-- Exercises to complete --
1: Do these statements agree with the mine car thread? (a) Earth Conservancy donated the land for the park. (b) The original rivets were cut out with a demo saw. (c) The floor sections have already been bought. Answer yes or no for each, quoting the deciding words.
2: Can you write out the mine car thread from "The welding is" up to and including "for that project.", substituting "grinding" for "heat straightening"?

-- Article --
★ ★ ★

Yah, a lot of druggies here. We have standard rail that was made in Scranton, so it's at least native, if not the correct size. If we ever acquire the land beyond the slope opening, there is probably track and more mine cars still under ground. Part of the land is owned by earth Conservancy, a government concern started by a former Congressman to rehab Blue Coal mine land for sale and development. Earth Conservancy donated the land for our park where the switchman shanty, mast signal and soon mine cars are. The slope entrance is partially on our property, but we buried the entrance until we can get the land.


----------



## Don F

One new bottom angle iron is in place. My son Mark and I used a floor jack and block to raise and position the angle iron for the bottom of the mine car. I added 4 more faux rivet heads to the ends of the angle to align with the existing rivets on the outside corner angle iron. After the angle iron was temporarily in position and shimmed, I used a demo saw with a metal cutting blade to ride along the top of the new angle, and cut away the old rotted side piece just below the purlin. Next, the new angle iron was lowered out of the way to complete the removal of the old metal, and to grind and prep for welding. The new angle was then raised back into place, and clamped. I tack welded the ends to the bottom cross members that were installed during the last work session. I then went along the side and tacked the angle to the existing side metal. Several areas had to be heated and bent back into alignment with the new steel. The new angle is aligned and tack welded along the entire length, ready for finish welding next week.


----------



## Don F

Got quite a bit of work done on the car yesterday and today. Yesterday, the other side/floor angle was tack welded in place. Today, I used a 3/4" rod to pull the two channel irons on each side back into place. I cut the 4 original rivets out with the torch, and replaced them with 5/8" carriage bolts built up with weld, and ground to match the original rivets. I had to carefully square the hole in the channel to accept the square shank at the head end of the bolt. With the channels held in place with the 3/4" rod, I tightened the nuts on the carriage bolts to hold the channels in place, and removed the rod. I did quite a bit more welding along the new side/bottom angle, and the both outsides are nearly done.


----------



## Don F

The welding is nearly complete. Both side/bottom angles are welded inside and out. The top rail at the back end of the car needs some heat straightening, and some welding, and the floor sections need to be purchased and welded. The car will then be ready to be transferred to the park for completion.
The car at Vo Tech is apparently being worked on, as Mr Clarke gave me a list of hardware and steel needed for that project.


----------



## Magic

Don What kind of rod are you using on that old steel?
Looking good and some great progress.
You do fine work.

Magic


----------



## Don F

Magic said:


> Don What kind of rod are you using on that old steel?
> Looking good and some great progress.
> You do fine work.

★ ★ ★

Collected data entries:

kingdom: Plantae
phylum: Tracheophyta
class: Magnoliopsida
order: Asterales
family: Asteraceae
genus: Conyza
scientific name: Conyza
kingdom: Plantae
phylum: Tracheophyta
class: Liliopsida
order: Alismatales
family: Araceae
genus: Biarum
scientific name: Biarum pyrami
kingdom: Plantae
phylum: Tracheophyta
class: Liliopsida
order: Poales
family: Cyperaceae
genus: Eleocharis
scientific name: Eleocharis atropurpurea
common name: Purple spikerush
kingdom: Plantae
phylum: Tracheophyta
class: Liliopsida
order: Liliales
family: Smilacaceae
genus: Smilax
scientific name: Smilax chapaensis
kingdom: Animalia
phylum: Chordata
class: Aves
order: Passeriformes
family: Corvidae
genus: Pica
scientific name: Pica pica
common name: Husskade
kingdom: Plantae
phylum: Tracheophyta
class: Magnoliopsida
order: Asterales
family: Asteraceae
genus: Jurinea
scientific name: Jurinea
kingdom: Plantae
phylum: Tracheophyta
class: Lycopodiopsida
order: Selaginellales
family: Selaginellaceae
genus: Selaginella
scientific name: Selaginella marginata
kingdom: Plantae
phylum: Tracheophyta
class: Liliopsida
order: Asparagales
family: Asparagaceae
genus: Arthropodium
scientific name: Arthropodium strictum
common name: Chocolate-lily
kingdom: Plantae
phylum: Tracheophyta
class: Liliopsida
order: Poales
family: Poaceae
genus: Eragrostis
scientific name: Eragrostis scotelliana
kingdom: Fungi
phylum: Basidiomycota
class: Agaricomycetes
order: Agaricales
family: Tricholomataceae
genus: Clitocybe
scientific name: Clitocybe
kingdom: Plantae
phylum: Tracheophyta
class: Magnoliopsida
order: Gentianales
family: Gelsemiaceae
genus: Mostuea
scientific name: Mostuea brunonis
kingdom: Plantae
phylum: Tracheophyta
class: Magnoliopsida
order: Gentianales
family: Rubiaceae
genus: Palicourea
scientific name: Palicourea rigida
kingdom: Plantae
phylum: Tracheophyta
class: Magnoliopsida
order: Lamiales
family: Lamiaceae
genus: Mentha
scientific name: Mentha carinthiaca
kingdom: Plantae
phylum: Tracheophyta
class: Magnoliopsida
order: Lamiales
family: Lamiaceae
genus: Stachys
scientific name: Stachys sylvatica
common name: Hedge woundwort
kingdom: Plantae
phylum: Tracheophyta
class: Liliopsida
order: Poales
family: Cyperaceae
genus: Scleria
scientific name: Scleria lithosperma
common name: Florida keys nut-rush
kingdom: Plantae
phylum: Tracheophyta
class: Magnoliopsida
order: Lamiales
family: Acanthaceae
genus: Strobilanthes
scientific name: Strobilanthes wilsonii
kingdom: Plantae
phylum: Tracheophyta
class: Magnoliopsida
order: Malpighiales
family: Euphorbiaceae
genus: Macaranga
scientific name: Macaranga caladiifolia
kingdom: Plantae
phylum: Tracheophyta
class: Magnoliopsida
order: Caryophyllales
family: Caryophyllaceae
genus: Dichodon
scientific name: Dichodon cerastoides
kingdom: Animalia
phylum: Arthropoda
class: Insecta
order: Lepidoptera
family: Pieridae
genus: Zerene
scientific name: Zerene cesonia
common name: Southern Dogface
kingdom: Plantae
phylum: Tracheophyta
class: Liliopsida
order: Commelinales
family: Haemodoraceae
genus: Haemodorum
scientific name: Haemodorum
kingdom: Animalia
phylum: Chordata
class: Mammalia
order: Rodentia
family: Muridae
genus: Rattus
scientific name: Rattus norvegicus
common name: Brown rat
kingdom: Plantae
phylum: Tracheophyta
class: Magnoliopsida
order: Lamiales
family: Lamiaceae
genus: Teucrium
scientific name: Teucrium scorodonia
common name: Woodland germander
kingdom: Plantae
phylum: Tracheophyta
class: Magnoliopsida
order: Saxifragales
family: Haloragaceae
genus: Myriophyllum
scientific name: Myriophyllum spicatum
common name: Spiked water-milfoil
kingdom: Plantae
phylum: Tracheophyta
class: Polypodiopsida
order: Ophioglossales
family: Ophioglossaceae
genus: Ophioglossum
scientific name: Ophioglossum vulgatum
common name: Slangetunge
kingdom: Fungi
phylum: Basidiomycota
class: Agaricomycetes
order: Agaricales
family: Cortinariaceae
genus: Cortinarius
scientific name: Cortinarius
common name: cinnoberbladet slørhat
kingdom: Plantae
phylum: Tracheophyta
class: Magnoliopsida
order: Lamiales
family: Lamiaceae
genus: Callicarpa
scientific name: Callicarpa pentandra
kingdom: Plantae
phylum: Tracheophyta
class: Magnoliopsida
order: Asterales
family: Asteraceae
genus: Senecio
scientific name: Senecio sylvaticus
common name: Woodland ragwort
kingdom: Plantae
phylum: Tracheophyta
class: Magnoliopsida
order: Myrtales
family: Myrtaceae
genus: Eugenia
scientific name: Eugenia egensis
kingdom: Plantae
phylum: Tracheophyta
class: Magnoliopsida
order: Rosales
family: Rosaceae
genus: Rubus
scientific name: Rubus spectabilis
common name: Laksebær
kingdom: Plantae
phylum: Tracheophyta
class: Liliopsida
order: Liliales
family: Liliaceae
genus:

★ ★ ★

-- Task-by-task solutions --
1:
(a) Yes: "Earth Conservancy donated the land for our park where the switchman shanty, mast signal and soon mine cars are."
(b) No: "I cut the 4 original rivets out with the torch"
(c) No: "the floor sections need to be purchased and welded."

2:
The welding is nearly complete. Both side/bottom angles are welded inside and out. The top rail at the back end of the car needs some grinding, and some welding, and the floor sections need to be purchased and welded. The car will then be ready to be transferred to the park for completion.
The car at Vo Tech is apparently being worked on, as Mr Clarke gave me a list of hardware and steel needed for that project.